The worst offender is her new neighbor, Oliver Cunningham—the grown son of the very family Naomi’s mother used to work for. Oliver used to torment Naomi when they were children, and as a ridiculously attractive adult, he’s tormenting her in entirely different ways. Now they find themselves engaged in a battle-of-wills that will either consume or destroy them…
Filled with charm and heart and plenty of sex and snark, this entertaining series will hook you from the very first page.
Lauren Layne is one of those authors I can reliably count on to deliver a romance I will read and enjoy thoroughly. I’ve come to expect steam and banter from her and while Passion on Park Avenue definitely has some great chemistry b/w the MCs, its soft in a way no book I’ve read by her is.
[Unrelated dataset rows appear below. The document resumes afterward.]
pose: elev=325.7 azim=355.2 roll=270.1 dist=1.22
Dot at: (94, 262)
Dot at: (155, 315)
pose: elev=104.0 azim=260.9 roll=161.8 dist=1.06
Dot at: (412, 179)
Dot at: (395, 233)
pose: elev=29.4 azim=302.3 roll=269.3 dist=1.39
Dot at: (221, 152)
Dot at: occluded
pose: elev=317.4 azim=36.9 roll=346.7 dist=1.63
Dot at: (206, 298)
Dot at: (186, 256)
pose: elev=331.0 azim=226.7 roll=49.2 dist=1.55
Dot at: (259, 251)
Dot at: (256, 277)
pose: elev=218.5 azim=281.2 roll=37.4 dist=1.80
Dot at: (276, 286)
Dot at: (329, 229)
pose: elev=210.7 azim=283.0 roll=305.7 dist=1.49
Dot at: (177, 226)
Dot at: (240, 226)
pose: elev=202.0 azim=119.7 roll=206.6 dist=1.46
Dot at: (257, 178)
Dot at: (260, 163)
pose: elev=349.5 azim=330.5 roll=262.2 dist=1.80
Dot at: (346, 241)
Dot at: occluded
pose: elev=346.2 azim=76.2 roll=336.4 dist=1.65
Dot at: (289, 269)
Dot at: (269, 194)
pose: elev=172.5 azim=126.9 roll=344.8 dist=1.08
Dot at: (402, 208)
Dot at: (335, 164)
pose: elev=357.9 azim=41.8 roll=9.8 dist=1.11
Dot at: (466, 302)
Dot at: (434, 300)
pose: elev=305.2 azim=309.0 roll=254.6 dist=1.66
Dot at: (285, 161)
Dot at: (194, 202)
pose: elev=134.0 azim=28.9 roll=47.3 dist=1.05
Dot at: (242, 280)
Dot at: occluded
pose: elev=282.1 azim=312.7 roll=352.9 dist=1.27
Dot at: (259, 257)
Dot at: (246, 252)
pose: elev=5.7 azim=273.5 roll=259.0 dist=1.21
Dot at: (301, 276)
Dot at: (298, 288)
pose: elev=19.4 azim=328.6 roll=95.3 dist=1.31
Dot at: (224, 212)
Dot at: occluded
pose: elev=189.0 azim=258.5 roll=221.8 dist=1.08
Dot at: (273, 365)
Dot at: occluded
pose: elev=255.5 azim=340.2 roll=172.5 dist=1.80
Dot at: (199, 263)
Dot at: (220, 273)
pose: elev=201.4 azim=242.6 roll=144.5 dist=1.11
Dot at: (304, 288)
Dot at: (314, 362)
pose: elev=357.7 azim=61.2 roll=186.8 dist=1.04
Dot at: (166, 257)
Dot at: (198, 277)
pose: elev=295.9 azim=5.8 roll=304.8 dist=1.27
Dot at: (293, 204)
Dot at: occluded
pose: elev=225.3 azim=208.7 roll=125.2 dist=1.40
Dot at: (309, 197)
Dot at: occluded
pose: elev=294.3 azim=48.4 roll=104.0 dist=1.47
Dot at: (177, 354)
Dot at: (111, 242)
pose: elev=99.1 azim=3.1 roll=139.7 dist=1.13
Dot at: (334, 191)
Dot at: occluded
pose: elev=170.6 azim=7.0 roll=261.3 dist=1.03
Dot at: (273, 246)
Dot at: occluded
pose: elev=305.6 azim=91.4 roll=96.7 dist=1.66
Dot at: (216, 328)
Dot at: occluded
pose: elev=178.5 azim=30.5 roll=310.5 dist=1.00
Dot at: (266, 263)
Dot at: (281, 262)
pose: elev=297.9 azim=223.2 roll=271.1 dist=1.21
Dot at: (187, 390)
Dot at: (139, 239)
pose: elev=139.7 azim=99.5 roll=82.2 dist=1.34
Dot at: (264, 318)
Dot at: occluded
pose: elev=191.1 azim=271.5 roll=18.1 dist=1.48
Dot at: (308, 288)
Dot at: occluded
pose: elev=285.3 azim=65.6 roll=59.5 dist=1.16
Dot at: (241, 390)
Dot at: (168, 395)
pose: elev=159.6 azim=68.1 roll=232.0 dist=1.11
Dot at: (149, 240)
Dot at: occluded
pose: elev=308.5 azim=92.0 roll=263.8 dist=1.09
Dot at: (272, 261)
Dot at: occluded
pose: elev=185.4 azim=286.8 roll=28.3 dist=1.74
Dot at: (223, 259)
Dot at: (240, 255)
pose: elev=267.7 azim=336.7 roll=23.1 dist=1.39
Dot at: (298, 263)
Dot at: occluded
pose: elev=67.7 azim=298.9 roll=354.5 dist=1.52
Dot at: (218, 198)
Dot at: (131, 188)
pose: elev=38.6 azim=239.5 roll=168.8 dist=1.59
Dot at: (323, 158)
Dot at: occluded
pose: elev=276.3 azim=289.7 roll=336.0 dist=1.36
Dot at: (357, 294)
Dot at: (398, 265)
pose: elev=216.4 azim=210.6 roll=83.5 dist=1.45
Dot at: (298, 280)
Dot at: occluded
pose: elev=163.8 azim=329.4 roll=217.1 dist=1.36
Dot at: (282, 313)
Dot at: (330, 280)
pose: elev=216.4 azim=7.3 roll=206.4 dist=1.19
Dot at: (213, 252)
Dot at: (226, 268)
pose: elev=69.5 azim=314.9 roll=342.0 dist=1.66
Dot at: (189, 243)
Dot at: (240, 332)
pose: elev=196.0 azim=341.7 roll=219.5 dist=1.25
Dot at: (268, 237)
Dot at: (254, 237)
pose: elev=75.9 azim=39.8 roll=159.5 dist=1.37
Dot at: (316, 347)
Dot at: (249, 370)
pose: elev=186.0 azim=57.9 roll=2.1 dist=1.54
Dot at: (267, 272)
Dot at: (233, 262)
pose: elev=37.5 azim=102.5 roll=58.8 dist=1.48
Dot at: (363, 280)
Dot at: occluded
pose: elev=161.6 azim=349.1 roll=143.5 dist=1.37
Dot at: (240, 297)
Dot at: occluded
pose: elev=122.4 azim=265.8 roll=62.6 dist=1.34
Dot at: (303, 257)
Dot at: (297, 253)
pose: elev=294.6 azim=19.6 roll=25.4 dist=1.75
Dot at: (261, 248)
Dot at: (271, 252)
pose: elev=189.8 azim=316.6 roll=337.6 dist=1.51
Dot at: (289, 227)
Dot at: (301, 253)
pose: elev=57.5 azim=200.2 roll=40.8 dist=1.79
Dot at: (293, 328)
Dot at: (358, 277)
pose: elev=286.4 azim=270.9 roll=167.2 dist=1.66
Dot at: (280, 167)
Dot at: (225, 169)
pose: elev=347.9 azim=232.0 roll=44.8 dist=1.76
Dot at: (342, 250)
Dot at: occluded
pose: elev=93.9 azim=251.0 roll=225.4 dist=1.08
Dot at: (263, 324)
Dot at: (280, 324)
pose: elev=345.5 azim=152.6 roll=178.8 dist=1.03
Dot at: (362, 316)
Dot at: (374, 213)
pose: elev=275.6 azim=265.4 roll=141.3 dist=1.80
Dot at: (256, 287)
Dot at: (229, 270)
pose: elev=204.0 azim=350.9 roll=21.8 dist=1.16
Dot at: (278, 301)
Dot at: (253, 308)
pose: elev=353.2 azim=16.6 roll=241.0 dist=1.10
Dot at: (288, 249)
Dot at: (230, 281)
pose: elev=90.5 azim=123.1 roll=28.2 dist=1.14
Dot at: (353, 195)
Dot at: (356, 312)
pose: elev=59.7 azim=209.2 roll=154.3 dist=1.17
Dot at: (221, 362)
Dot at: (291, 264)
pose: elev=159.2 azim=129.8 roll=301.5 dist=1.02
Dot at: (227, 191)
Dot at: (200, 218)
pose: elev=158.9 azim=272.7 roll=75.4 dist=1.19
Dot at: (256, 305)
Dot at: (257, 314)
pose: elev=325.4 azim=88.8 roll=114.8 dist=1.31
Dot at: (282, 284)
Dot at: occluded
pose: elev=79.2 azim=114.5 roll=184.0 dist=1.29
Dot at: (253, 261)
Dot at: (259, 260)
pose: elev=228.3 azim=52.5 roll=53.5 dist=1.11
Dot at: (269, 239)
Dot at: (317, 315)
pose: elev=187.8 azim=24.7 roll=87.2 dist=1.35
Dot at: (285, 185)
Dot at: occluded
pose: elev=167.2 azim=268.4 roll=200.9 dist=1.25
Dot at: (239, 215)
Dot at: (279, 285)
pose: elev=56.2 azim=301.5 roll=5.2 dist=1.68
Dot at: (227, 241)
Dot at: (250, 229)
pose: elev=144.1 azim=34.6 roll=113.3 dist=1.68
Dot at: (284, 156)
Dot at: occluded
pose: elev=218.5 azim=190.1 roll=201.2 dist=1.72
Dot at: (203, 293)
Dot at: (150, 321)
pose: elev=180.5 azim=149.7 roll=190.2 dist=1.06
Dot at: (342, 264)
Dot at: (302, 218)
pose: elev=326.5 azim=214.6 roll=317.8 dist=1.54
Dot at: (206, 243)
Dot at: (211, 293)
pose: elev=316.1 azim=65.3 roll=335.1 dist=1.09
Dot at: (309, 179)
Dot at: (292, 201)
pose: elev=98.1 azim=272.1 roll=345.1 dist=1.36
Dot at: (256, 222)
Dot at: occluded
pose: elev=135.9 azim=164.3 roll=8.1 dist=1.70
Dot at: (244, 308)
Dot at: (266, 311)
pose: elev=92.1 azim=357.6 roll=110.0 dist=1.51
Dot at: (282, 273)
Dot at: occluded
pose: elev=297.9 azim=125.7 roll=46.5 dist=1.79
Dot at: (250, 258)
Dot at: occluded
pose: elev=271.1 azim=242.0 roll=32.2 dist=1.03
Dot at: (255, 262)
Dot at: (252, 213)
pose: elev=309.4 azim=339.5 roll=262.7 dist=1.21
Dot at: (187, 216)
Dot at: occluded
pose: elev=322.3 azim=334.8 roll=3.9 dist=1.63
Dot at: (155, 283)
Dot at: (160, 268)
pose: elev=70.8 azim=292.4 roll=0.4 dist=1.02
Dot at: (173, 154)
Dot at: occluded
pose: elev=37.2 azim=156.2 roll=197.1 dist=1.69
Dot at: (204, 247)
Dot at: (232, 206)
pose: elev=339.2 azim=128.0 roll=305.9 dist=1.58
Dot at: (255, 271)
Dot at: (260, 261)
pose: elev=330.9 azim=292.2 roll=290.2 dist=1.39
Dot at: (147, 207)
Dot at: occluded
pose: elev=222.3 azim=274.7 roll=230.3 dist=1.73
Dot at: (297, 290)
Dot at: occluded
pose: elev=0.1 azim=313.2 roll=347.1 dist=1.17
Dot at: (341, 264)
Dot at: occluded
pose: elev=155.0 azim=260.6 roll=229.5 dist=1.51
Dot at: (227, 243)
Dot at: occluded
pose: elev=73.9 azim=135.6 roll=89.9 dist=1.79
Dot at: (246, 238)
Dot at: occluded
Instead of characters who are constantly clashing and fighting their attraction, we have characters who are fighting their attraction but also very nice to each other.
When Naomi shows up at 517 Park Avenue, the very place she was kicked out of two decades ago, she isn’t really sure what to expect. Part of her wants revenge against the family that ruined her life and the other part of her just wants closure.
The Cunninghams are not who she remembers them to be- after all, a lot can happen in two decades. Soon she is sucked into their lives and finds herself not really wanting to leave. It’s too late for revenge but it’s not too late for Naomi to finally have the HEA she deserves.
Passion on Park Avenue didn’t truly blow me away but Oliver and Naomi are great characters and I really enjoyed watching them figure out and deal with their attraction to one another. Everything is just SO SOFT.